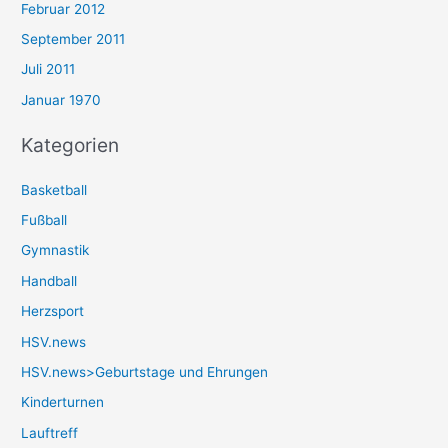
Februar 2012
September 2011
Juli 2011
Januar 1970
Kategorien
Basketball
Fußball
Gymnastik
Handball
Herzsport
HSV.news
HSV.news>Geburtstage und Ehrungen
Kinderturnen
Lauftreff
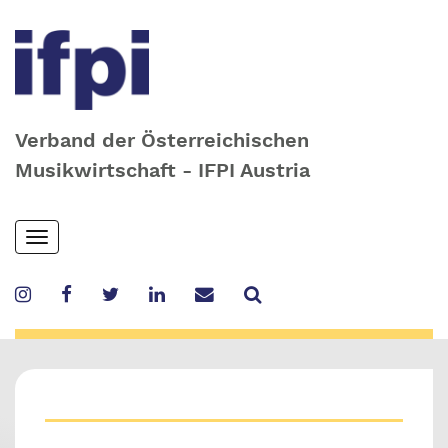
Verband der Österreichischen
Musikwirtschaft - IFPI Austria
Skip
Toggle
to
navigation
main
content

=-=-=-=-=

For the records above, state how many lines contain the word "news". Give only the number.

- Task response: 2